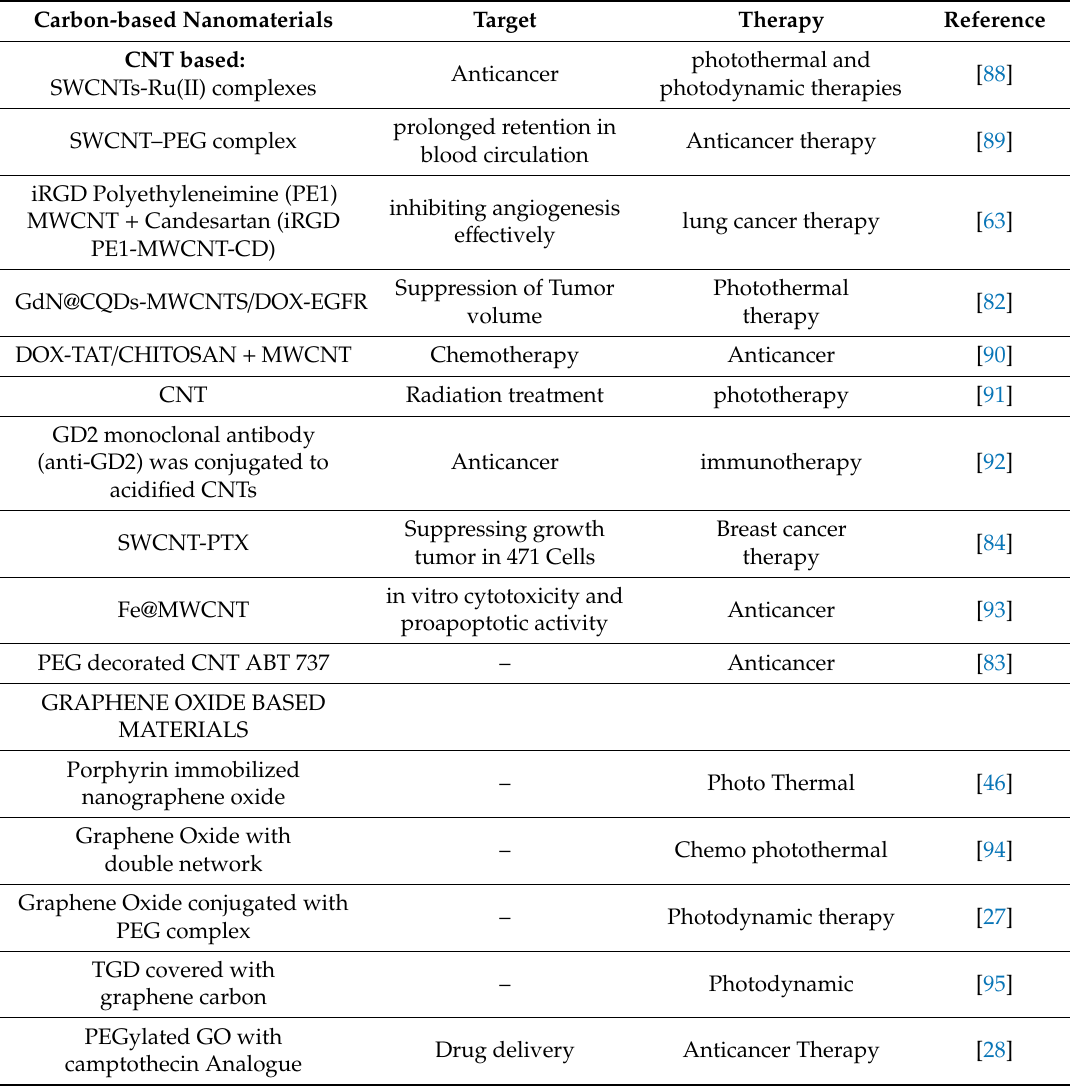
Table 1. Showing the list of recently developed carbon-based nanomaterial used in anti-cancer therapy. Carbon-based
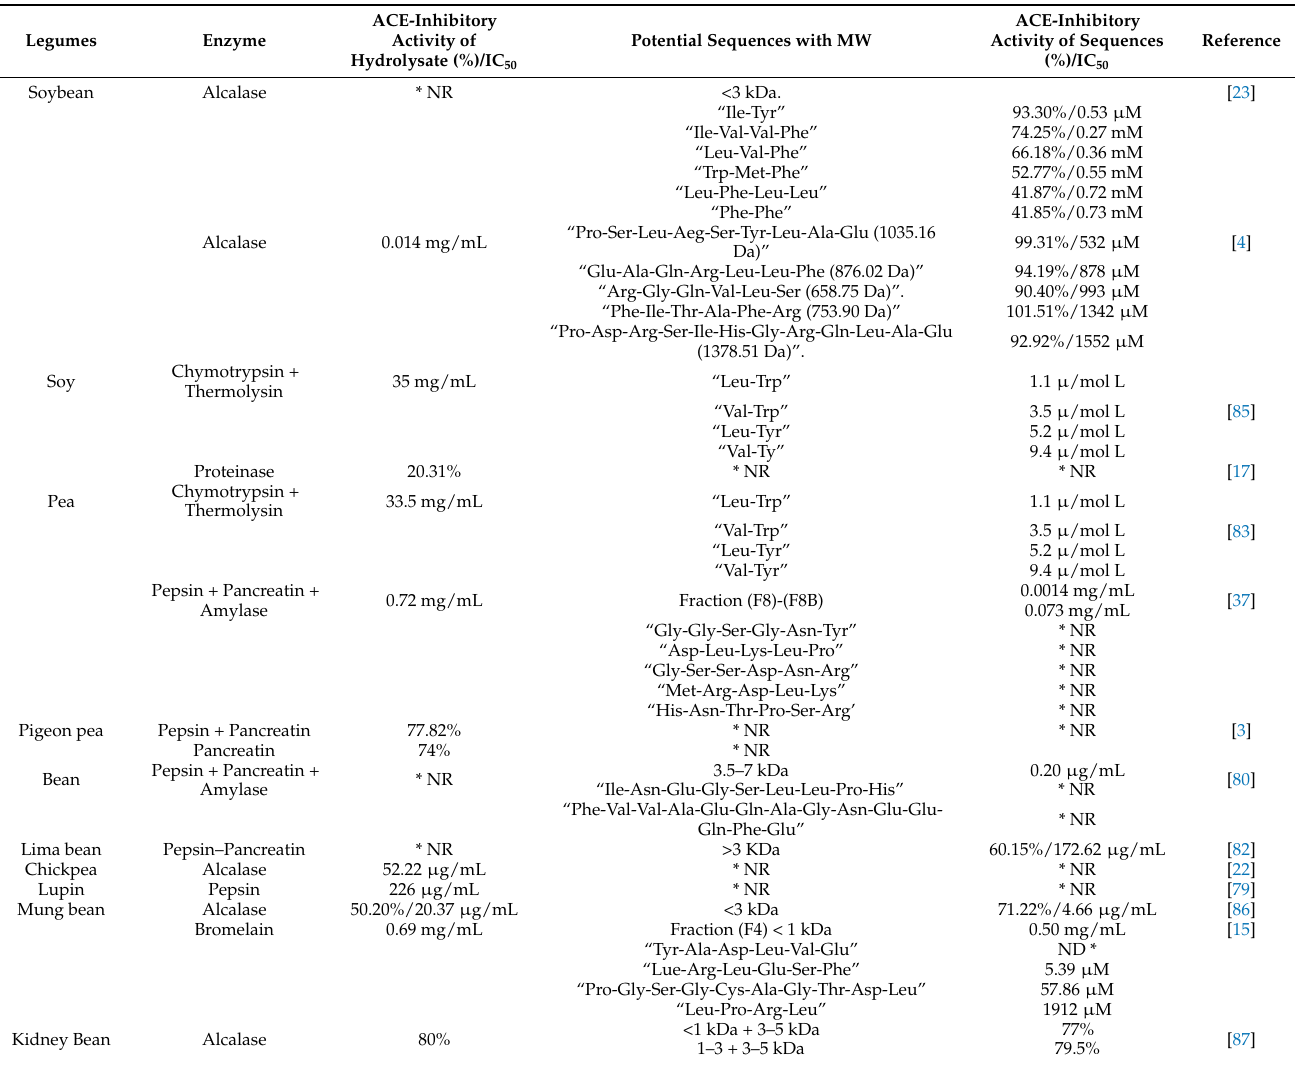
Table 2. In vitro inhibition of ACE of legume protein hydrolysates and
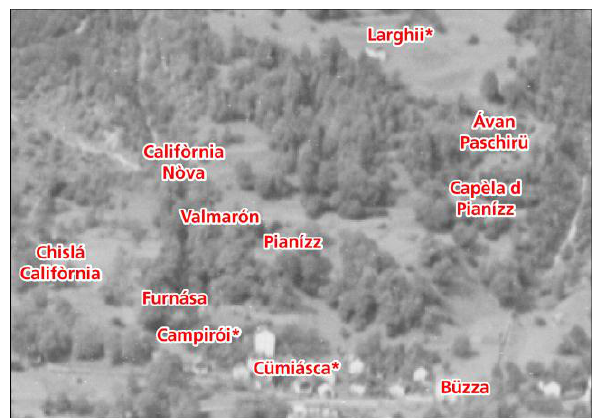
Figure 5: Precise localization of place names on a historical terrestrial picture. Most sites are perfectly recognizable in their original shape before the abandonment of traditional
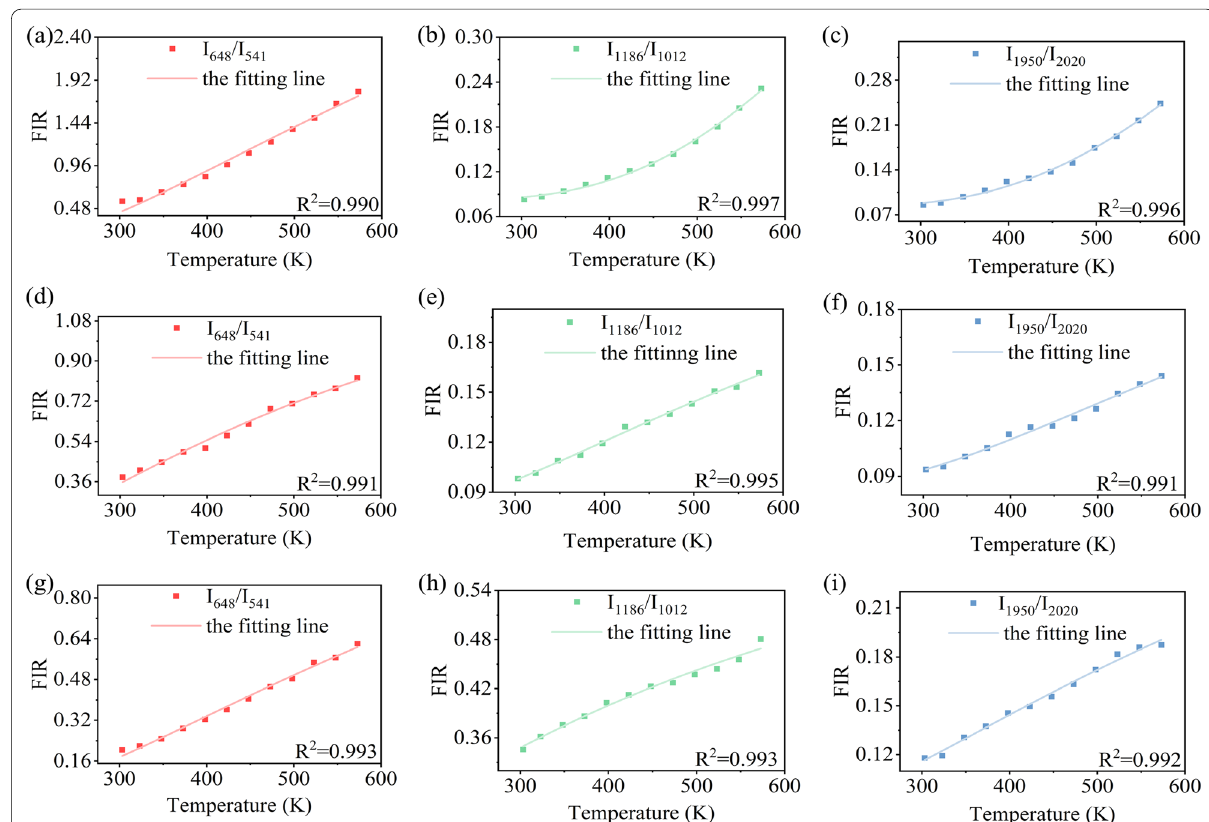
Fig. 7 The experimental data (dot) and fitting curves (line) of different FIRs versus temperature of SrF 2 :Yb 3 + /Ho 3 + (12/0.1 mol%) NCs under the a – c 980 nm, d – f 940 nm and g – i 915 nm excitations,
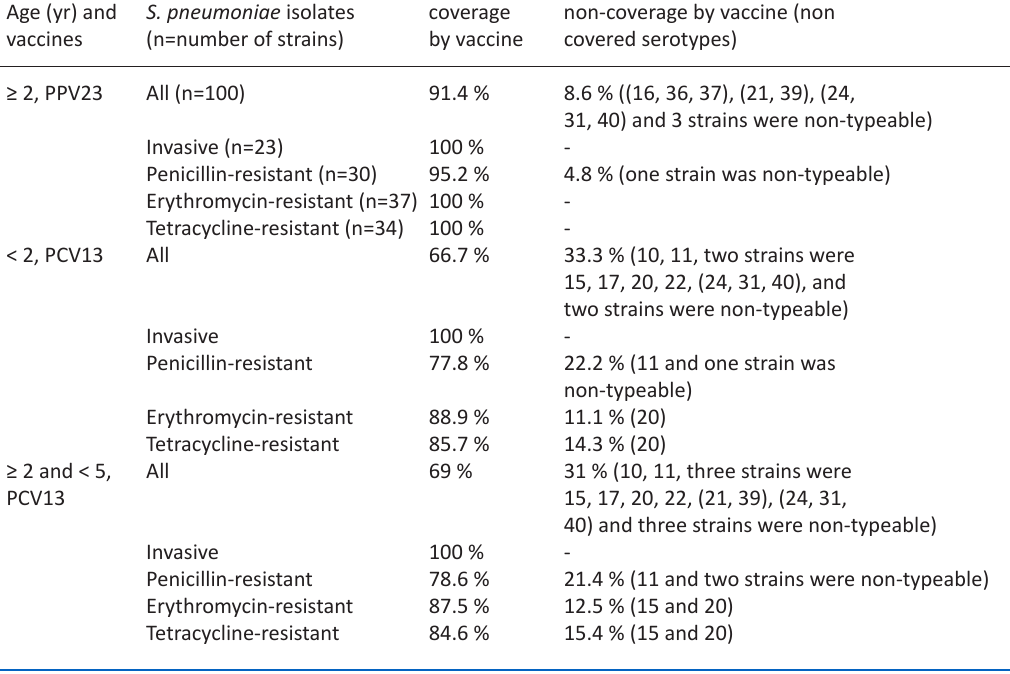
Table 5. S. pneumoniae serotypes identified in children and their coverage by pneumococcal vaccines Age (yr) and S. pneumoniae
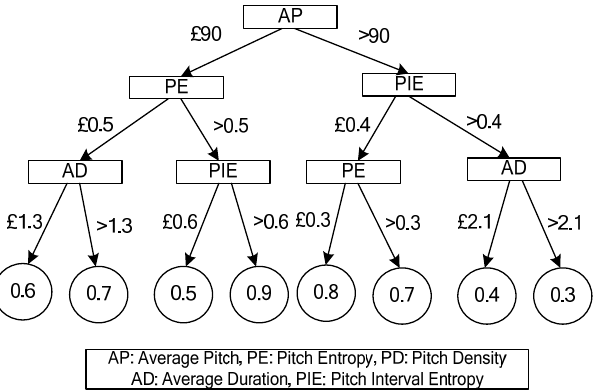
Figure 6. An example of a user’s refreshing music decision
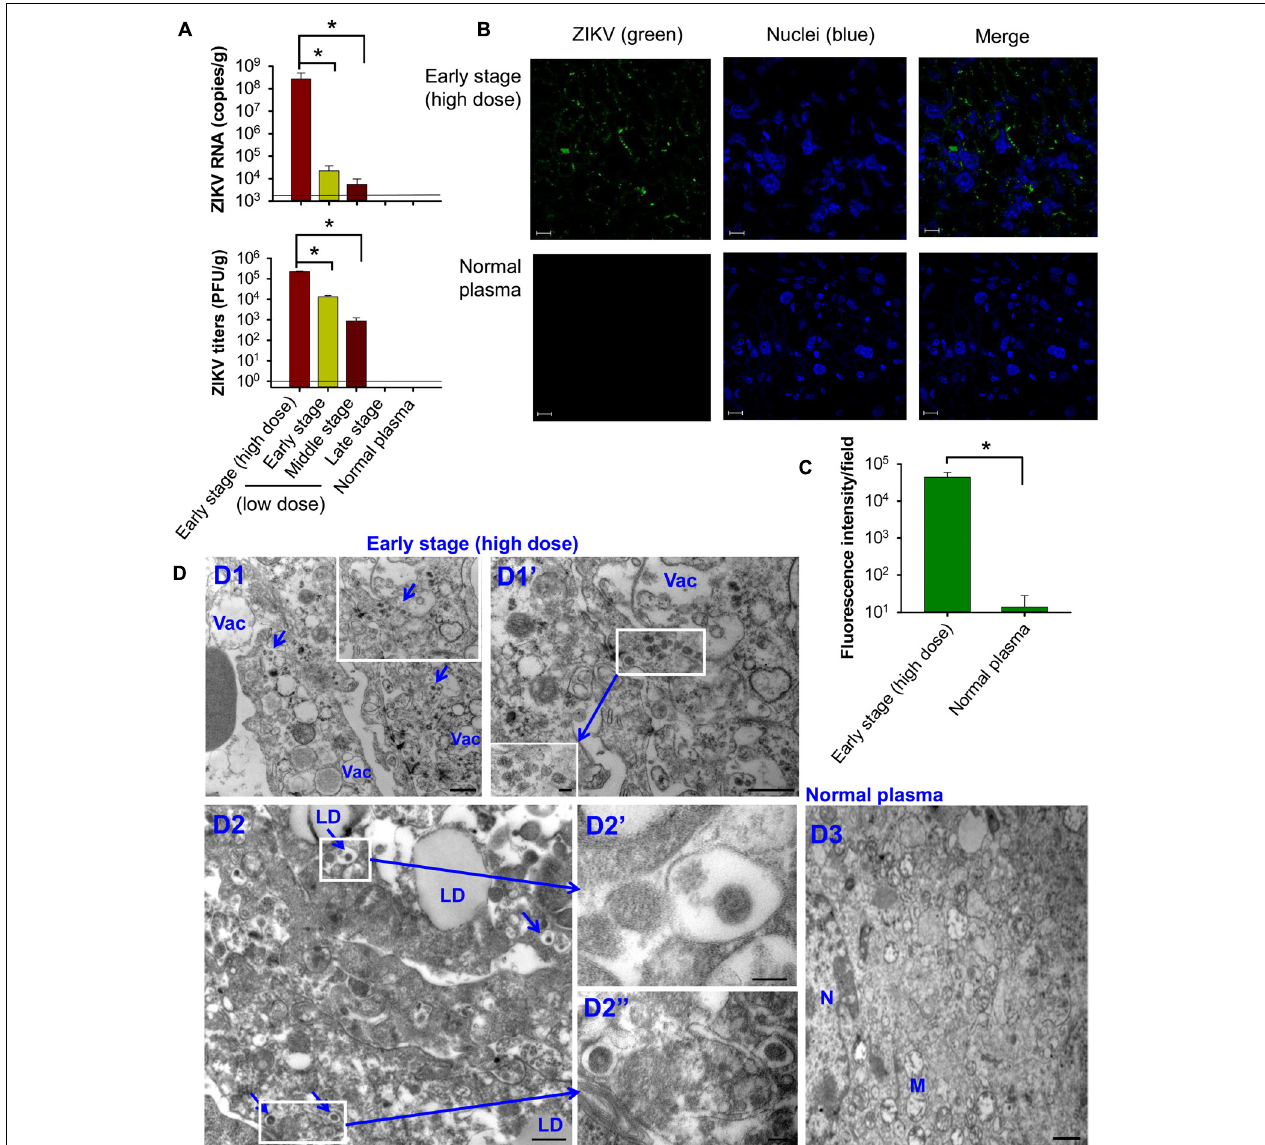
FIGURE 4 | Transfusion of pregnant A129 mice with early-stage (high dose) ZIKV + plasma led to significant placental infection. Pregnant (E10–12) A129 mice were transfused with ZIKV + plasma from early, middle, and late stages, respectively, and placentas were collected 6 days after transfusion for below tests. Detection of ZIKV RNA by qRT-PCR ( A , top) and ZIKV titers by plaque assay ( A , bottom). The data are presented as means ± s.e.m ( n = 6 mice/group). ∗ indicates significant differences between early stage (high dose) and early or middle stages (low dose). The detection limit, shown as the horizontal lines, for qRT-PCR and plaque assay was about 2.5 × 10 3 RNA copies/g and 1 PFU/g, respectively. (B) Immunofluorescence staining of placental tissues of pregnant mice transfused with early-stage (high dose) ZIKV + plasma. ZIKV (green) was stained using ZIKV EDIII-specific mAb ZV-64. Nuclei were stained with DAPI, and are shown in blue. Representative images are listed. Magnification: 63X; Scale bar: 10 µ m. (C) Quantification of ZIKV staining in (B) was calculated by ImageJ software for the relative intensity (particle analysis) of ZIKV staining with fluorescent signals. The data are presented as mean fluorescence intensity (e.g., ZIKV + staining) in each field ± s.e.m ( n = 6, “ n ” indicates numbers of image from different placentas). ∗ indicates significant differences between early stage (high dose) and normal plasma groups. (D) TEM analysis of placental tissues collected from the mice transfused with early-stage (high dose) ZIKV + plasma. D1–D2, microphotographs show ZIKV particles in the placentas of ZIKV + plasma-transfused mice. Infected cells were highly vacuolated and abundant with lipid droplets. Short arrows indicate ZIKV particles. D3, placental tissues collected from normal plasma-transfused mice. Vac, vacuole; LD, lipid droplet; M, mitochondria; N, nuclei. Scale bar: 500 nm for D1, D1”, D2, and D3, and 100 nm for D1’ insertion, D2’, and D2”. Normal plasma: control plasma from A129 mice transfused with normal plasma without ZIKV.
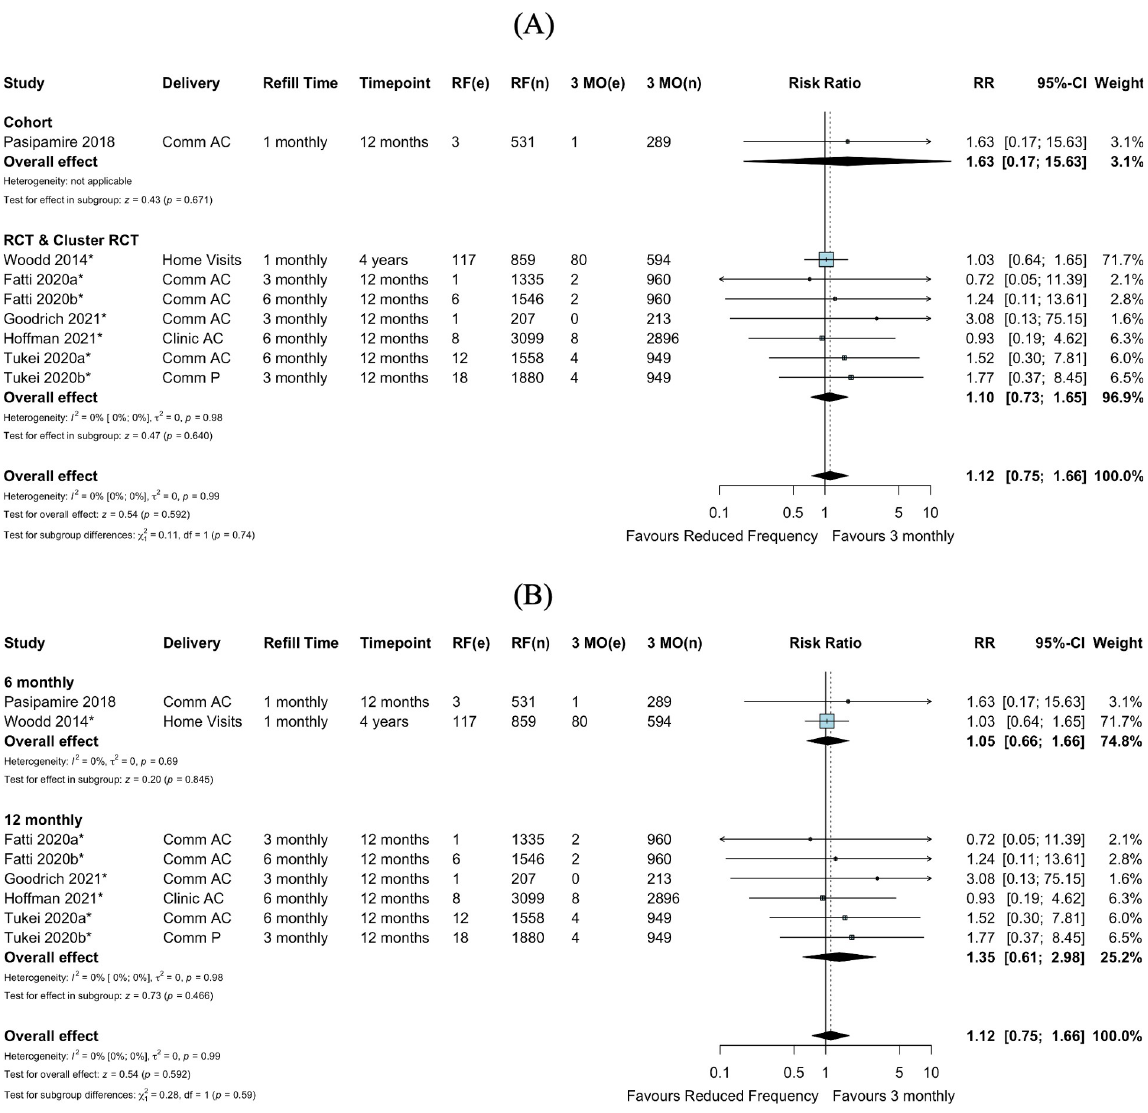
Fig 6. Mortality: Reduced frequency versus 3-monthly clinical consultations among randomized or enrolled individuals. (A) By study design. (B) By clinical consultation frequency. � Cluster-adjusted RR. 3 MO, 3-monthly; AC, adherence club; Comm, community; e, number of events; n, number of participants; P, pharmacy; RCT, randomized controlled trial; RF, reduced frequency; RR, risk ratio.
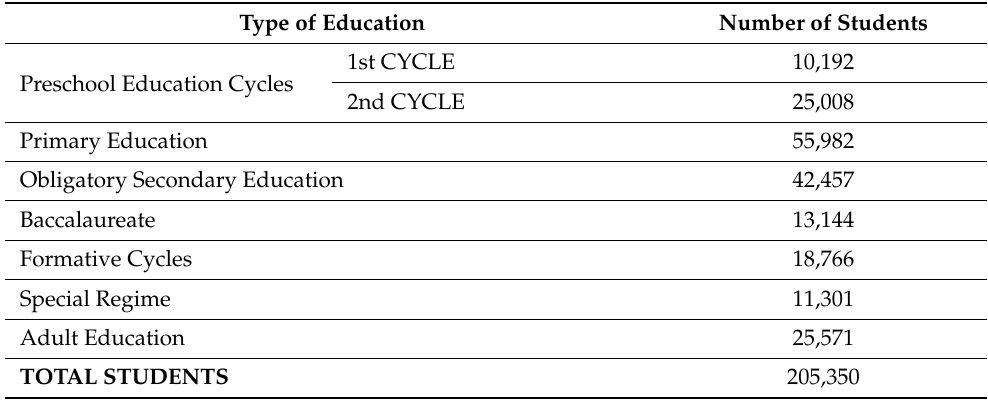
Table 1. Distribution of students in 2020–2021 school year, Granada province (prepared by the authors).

----------------------------------------

#### WORK REQUEST
From the first line above to the line containing "Fig. 7 The experimental", repeat each line exactly. Pictures stay out.

#### REPLY
Table 1. Showing the list of recently developed carbon-based nanomaterial used in anti-cancer therapy. Carbon-based
Table 2. In vitro inhibition of ACE of legume protein hydrolysates and
Figure 5: Precise localization of place names on a historical terrestrial picture. Most sites are perfectly recognizable in their original shape before the abandonment of traditional
Fig. 7 The experimental data (dot) and fitting curves (line) of different FIRs versus temperature of SrF 2 :Yb 3 + /Ho 3 + (12/0.1 mol%) NCs under the a – c 980 nm, d – f 940 nm and g – i 915 nm excitations,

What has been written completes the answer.